======== READING PASSAGE ========

10 Replies Latest reply on Aug 26, 2009 10:19 PM by Codeplug

    Why is Matrix Manager marking a drive as bad that isn't bad?

    theshowmecanuck

      Problem Description

       

      I just built a new system. I have a pair of 640GB drives mirrored as the system drive(s). I have 4x1TB drives in RAID10 for storage. Initially I had the storage volume set up as RAID5. The processor is an i7 920 running on an Asus P6T motherboard, running Windows 7 RC1 and has 6 GB of DDR3. There are six useful SATA ports on the board (0 to 5). Ports 0 and 1 are the used for the mirrored system volume. Porst 2 through 5 are used for the storage volume.

       

      Just after I finished building the machine and installing the OS (with the storage volume being RAID5) the Matrix Storage Manger reported that SATA Port #4 had failed. I removed the drive and replaced it (I bought one drive extra as a spare). The machine rebuilt the array. In the meantime, I installed the 'bad' drive in an external hard drive enclosure and formatted it to NTFS and ran disk check on it, including looking for bad sectors. The disk check came back clean. No problems with the supposedly 'bad' hard drive.

       

      A day later I had an issue with the drive at port #4. I took it out of the raid array via the config utility, and added it back to the RAID array without physically changing the drive. It rebuilt and ran fine for a while. I doubt very much if two new drives are bad, and especially so when the storage manager reported that it added the 'new' drive into the array and that it functioned normally... even when I didn't really put a new drive back in.

======== DATASET RECORDS ========

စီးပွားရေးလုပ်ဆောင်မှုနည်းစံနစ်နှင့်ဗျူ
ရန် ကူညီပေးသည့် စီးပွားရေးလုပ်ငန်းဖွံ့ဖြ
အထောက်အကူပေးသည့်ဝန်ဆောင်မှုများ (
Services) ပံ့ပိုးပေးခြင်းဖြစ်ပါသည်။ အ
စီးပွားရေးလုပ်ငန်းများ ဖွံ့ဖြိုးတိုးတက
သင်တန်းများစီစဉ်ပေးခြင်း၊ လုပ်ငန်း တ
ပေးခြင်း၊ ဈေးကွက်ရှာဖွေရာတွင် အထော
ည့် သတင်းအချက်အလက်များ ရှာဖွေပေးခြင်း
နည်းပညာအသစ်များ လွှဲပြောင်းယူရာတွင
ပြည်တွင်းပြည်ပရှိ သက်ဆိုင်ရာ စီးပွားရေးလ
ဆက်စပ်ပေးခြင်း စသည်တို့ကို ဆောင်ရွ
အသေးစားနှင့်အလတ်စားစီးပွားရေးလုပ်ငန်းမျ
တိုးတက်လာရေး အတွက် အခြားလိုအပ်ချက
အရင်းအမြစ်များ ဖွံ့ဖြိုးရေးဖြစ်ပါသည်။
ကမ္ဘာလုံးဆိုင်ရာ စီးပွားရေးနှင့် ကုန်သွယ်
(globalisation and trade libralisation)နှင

========

• **WHAT TO PRODUCE**: From the forum thread about the drive flagged as bad, quote word for word the part starting at "theshowmecanuck" and ending at "the storage volume.".

• **THE COMPLETED TASK**:
theshowmecanuck

      Problem Description

       

      I just built a new system. I have a pair of 640GB drives mirrored as the system drive(s). I have 4x1TB drives in RAID10 for storage. Initially I had the storage volume set up as RAID5. The processor is an i7 920 running on an Asus P6T motherboard, running Windows 7 RC1 and has 6 GB of DDR3. There are six useful SATA ports on the board (0 to 5). Ports 0 and 1 are the used for the mirrored system volume. Porst 2 through 5 are used for the storage volume.